Im Nebenzimmer bewegte sich etwas. Magus trat in die Schatten zurück. »Ich glaube, wir können unsere Unterhaltung jetzt nicht fortsetzen. Versuch zu begreifen, daß ich für alles meine guten Gründen hatte. Wir reden später weiter.«

Magus verschmolz mit der Dunkelheit. Der Ritter sprang auf und streckte seine Hand in die dunkle Ecke aus. Nur Wände, wie er schon vermutet hatte. Das Portal, das Magus geöffnet hatte, hatte sich schon wieder geschlossen.

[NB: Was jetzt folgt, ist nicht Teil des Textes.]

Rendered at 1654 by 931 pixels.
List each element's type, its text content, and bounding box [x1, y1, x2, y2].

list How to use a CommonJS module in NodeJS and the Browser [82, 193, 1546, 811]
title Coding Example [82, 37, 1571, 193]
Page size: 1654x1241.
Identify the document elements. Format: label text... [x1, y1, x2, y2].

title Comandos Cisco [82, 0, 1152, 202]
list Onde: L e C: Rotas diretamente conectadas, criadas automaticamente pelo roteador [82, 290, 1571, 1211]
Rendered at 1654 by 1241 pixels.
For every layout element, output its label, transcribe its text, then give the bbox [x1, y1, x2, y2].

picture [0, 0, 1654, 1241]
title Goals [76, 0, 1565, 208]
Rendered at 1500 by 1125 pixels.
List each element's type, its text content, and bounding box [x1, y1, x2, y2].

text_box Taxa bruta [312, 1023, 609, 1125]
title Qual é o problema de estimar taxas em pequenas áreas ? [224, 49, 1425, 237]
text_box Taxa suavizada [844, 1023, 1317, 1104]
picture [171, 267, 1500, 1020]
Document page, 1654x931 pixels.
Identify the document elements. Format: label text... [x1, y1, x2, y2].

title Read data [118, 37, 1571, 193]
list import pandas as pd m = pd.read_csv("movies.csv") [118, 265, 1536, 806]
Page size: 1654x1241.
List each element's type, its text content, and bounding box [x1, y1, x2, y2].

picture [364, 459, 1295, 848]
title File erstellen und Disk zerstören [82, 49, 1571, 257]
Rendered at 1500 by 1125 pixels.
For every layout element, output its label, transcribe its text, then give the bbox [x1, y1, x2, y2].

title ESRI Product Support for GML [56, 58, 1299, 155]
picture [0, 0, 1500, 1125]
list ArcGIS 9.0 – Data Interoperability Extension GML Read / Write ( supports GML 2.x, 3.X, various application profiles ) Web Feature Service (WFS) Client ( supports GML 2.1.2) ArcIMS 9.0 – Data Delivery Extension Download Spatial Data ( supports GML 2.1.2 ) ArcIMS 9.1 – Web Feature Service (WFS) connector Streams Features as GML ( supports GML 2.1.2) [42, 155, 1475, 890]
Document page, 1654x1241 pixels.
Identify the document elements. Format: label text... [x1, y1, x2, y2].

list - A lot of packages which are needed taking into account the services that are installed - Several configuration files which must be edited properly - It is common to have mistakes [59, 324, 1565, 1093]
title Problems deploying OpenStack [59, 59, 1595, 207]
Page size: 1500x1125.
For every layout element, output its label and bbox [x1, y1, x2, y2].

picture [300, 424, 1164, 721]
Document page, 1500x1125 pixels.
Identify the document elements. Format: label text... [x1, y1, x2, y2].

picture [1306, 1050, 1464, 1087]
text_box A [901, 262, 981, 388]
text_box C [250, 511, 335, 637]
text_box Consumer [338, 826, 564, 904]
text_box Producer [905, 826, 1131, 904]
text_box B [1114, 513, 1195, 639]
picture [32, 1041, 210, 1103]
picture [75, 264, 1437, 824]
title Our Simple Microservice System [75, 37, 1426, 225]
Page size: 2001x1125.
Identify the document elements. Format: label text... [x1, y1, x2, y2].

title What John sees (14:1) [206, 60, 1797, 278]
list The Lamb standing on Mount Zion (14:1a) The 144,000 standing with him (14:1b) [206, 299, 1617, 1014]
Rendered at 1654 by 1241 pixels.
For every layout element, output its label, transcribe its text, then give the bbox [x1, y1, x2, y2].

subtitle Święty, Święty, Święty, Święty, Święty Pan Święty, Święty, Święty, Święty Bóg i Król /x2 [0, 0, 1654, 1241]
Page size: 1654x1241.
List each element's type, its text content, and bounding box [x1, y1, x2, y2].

Wütend stürmte Kaz ins Zimmer. »Ich habe ihn gehört! Wo ist er?«

Überrascht über die Aufregung des Minotaurus, wich Huma zurück. »Was ist los, Kaz?«

»Das ist eine Falle, wie ich’s mir gleich gedacht habe! Meine Axt ist weg! Meine Dolche sind weg!«

»Was redest du da?« Huma griff nach seinem Schwert, das neben dem Bett hing. Allerdings…

Die Scheide hing immer noch da, doch jetzt war sie leer. Eilig sah Huma sein Zeug durch. Wie bei Kaz fehlten alle Waffen. Sie waren verschwunden, während die beiden alten Freunde sich unterhalten hatten.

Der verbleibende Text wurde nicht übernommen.